### Set task
Rewrite every line of all the rows below with the picture placeholders left out, scaling each coordinate in the answer positions (the second "Dot at:" line of each row) by 0.6 and rounding to whole numbers with halves going up. The poses and the first "Dot at:" coordinates stay unchanged.

=== Data section ===

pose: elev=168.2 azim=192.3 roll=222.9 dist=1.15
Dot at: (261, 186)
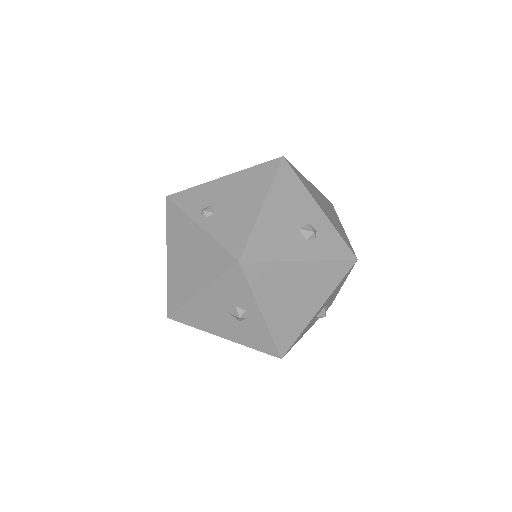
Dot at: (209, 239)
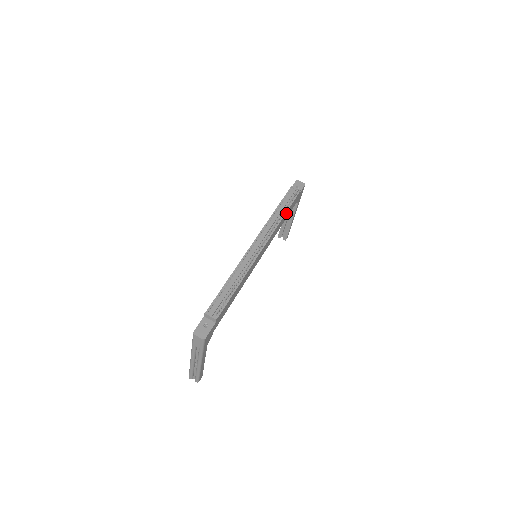
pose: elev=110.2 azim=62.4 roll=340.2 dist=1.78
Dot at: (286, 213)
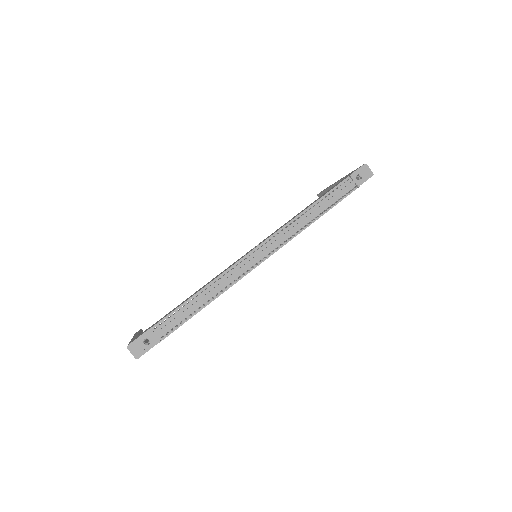
Dot at: (322, 214)
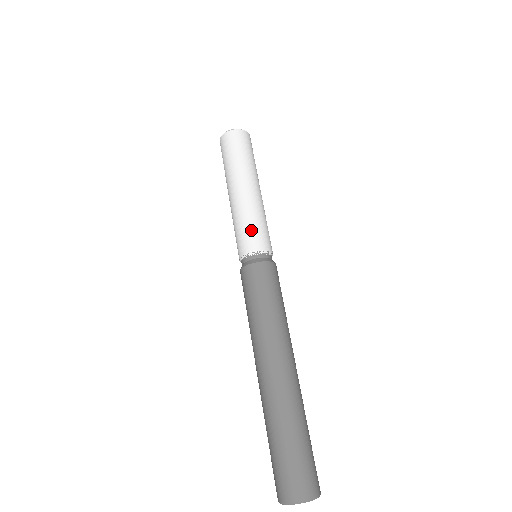
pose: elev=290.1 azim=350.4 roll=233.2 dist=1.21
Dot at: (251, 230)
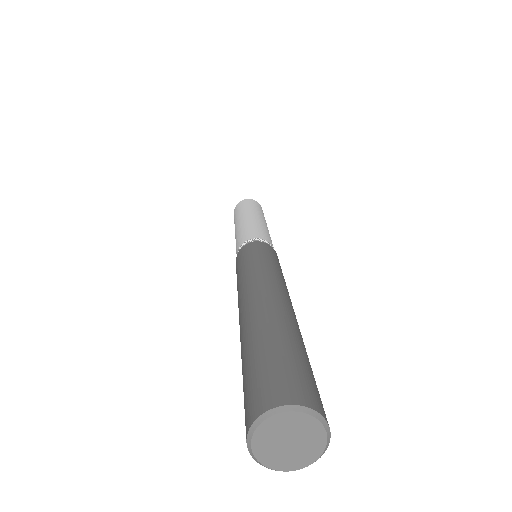
Dot at: (258, 230)
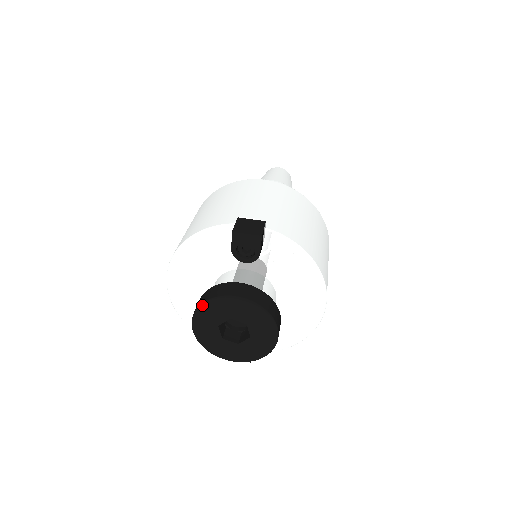
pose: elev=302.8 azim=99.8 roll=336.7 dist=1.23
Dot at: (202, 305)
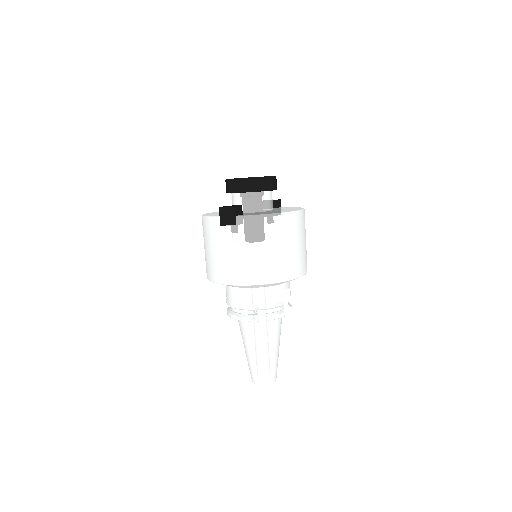
Dot at: occluded
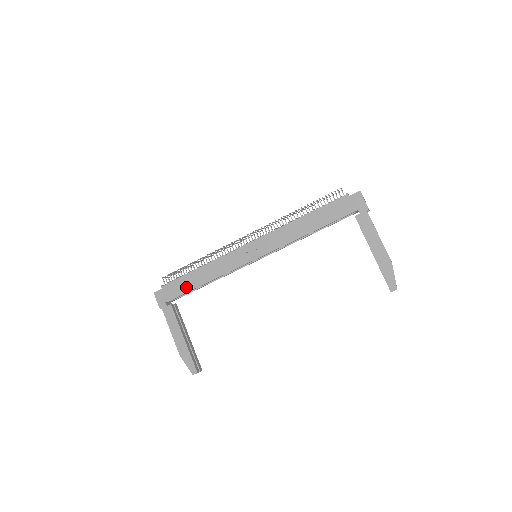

===

### Solution to the exercise
pose: elev=168.2 azim=192.3 roll=222.9 dist=1.15
Dot at: (261, 186)
Dot at: (125, 143)
pose: elev=110.2 azim=62.4 roll=340.2 dist=1.78
Dot at: (286, 213)
Dot at: (193, 128)
pose: elev=290.1 azim=350.4 roll=233.2 dist=1.21
Dot at: (251, 230)
Dot at: (155, 138)
pose: elev=302.8 azim=99.8 roll=336.7 dist=1.23
Dot at: (202, 305)
Dot at: occluded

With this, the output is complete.